High-resolution electron cryomicroscopy of V-ATPase in native synaptic vesicles.
Claire E CouplandRyan KarimiStephanie A BuelerYingke LiangGautier M CourbonJustin M Di TraniCassandra J WongRayan SaghianJi-Young YounLu-Yang WangJohn L RubinsteinPublished in: Science (New York, N.Y.) (2024)

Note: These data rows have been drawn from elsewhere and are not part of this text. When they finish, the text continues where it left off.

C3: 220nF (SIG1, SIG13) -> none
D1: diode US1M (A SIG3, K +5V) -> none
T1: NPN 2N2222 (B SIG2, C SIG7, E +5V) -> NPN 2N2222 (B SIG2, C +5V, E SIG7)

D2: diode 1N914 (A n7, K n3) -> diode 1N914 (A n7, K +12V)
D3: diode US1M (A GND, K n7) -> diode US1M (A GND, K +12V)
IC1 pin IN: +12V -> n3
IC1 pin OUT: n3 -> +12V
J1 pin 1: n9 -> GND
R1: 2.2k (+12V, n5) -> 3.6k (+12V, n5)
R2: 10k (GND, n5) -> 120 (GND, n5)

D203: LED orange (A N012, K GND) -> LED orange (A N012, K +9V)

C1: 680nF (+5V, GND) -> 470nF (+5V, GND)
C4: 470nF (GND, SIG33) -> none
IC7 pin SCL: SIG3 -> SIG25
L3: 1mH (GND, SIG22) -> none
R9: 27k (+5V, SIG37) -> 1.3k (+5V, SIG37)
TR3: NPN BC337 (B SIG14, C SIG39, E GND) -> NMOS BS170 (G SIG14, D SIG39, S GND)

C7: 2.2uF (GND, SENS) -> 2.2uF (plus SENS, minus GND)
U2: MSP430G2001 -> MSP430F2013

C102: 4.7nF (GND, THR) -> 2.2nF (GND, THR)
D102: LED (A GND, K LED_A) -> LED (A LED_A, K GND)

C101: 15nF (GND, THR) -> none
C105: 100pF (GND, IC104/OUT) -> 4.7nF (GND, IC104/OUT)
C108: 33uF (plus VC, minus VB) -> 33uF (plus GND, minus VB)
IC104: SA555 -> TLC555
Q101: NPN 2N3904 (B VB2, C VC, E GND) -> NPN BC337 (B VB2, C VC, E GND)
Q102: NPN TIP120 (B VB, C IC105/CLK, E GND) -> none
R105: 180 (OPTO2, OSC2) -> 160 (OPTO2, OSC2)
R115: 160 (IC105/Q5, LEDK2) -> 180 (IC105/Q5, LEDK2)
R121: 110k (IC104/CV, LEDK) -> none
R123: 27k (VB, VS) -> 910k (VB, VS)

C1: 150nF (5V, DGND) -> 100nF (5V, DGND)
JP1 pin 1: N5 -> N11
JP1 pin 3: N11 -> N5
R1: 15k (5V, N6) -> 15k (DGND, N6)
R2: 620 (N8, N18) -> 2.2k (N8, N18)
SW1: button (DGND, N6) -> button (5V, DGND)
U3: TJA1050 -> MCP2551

Intercellular communication in the nervous system occurs through the release of neurotransmitters into the synaptic cleft between neurons. In the presynaptic neuron, the proton pumping vesicular- or vacuolar-type ATPase (V-ATPase) powers neurotransmitter loading into synaptic vesicles (SVs), with the V 1 complex dissociating from the membrane region of the enzyme before exocytosis. We isolated SVs from rat brain using SidK, a V-ATPase-binding bacterial effector protein. Single-particle electron cryomicroscopy allowed high-resolution structure determination of V-ATPase within the native SV membrane. In the structure, regularly spaced cholesterol molecules decorate the enzyme's rotor and the abundant SV protein synaptophysin binds the complex stoichiometrically. ATP hydrolysis during vesicle loading results in a loss of the V 1 region of V-ATPase from the SV membrane, suggesting that loading is sufficient to induce dissociation of the enzyme.